While our study supports the importance EHR data in the prediction of preterm delivery, it highlighted several limitations with this method. The accuracy of selection of the appropriate diagnosis or procedure codes is questioned. Similarly, in order for the laboratory values to make sense, they need to be stratified into positive or negative values. A more clinically relevant prediction model will be able to combine the risk factors and produce a risk index.

Conclusion

In this work, we used a large dataset from electronic health records to identify risk factors of preterm delivery based on two models namely Logistic Regression and Random Forest. The obtained factors overlap to a large extend between both models.
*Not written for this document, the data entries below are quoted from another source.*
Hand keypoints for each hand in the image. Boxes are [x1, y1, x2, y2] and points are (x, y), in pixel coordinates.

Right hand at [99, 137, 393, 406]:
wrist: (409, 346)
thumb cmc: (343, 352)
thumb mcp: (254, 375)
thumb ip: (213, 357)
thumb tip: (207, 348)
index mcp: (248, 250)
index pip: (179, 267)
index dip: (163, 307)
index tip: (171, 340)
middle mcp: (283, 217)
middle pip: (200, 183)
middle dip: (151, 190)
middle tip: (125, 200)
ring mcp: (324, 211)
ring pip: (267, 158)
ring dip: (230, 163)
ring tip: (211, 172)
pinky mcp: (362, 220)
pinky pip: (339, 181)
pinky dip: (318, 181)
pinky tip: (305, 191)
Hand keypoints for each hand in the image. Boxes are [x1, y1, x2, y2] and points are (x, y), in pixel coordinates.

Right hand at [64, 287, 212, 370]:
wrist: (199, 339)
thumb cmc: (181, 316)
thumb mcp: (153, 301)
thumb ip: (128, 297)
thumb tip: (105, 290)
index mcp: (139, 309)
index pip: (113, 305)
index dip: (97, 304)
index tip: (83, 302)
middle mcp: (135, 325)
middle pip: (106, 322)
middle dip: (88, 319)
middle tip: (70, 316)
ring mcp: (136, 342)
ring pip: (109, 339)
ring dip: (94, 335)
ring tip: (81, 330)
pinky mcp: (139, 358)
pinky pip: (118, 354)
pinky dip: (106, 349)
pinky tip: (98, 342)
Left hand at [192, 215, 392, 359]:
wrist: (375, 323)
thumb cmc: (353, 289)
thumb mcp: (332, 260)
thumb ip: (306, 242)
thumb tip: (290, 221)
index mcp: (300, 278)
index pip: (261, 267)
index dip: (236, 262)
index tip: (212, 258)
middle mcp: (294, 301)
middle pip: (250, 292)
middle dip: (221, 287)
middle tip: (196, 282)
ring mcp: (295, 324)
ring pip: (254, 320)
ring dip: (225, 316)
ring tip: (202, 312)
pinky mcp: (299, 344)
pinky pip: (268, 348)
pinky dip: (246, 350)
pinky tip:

We explored the progression of these risk factors across different stages of the pregnancy. We performed the association analysis at three time gestational ages (0, 12 and 24 weeks). Risk factors before and in early pregnancy related to chronic condition and general predisposition such as hypertension, diabetes and anatomy. Risk factors at advanced stage of pregnancy are mostly related to the current pregnancy and reflect acute condition such as infections, complications in blood. Most of the identified factors could be confirmed from the literature. The results from this experiment are easily reproducible to other diseases. Some risk factors can change over time with the change in the society such as lifestyle, income level etc. Re-evaluating the risk factors will be easy using electronic health records. As future work, we plan to extend this analysis by adding other modalities (microbiology, physiological measurements) and test results of lab order to better refine the obtained results.